WORK REQUEST: Reproduce exactly the lines of the material beneath, from the line that contains "יותר מזה, החלטה" to the line that contains "שנה שלמה יגמר", both included, and no other lines.

INFORMATION SUPPLIED:
^^^^^^^^

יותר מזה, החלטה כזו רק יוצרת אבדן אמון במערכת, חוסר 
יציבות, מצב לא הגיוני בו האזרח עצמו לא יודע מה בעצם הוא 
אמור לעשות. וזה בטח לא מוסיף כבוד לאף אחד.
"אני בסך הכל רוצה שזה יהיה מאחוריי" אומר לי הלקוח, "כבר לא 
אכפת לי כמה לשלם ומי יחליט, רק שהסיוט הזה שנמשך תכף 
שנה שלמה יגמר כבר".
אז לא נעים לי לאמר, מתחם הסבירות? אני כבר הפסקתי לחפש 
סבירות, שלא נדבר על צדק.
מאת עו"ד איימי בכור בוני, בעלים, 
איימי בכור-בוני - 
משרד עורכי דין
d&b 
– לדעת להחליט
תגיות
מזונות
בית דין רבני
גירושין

^^^^^^^^

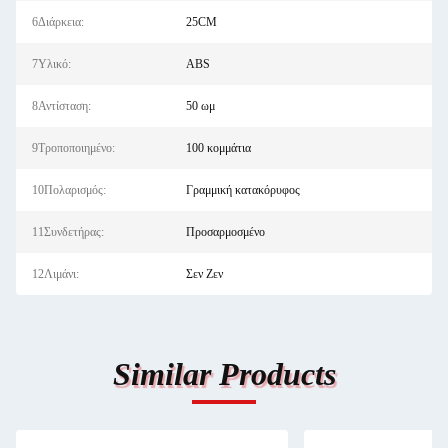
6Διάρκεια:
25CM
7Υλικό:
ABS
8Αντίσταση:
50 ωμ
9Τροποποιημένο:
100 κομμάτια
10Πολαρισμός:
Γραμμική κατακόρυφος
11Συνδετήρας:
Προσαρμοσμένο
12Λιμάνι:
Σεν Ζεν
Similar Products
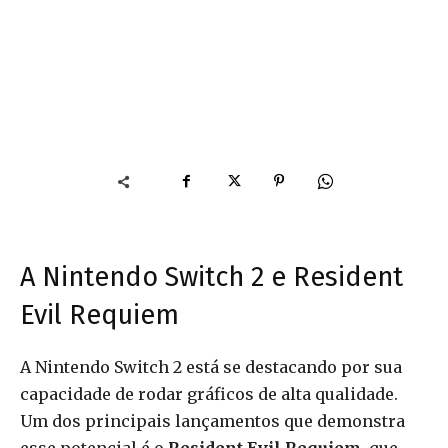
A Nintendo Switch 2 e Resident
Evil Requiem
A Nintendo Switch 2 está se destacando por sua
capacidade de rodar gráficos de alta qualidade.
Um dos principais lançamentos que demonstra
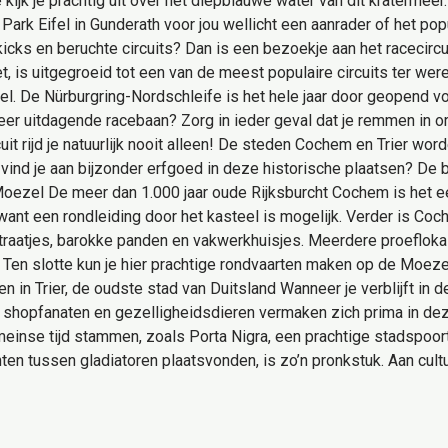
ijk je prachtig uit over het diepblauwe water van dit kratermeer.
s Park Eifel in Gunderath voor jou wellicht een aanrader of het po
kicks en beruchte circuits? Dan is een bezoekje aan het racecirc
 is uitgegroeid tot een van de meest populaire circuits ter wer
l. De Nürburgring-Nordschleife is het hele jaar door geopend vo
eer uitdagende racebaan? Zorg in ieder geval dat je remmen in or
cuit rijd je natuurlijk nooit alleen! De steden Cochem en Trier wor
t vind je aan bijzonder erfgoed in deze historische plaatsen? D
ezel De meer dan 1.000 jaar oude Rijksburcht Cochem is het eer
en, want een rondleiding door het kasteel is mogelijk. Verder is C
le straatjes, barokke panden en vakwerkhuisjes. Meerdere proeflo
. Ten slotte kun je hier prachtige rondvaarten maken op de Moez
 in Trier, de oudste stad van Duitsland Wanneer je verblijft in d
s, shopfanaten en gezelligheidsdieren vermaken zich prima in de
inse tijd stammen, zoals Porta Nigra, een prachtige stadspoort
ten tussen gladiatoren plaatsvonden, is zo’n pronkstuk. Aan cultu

^^^^^^^^

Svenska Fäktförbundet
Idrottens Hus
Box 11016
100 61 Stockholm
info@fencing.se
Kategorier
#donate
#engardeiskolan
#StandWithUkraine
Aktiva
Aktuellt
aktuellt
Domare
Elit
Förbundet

^^^^^^^^

TASK RESULT:
יותר מזה, החלטה כזו רק יוצרת אבדן אמון במערכת, חוסר 
יציבות, מצב לא הגיוני בו האזרח עצמו לא יודע מה בעצם הוא 
אמור לעשות. וזה בטח לא מוסיף כבוד לאף אחד.
"אני בסך הכל רוצה שזה יהיה מאחוריי" אומר לי הלקוח, "כבר לא 
אכפת לי כמה לשלם ומי יחליט, רק שהסיוט הזה שנמשך תכף 
שנה שלמה יגמר כבר".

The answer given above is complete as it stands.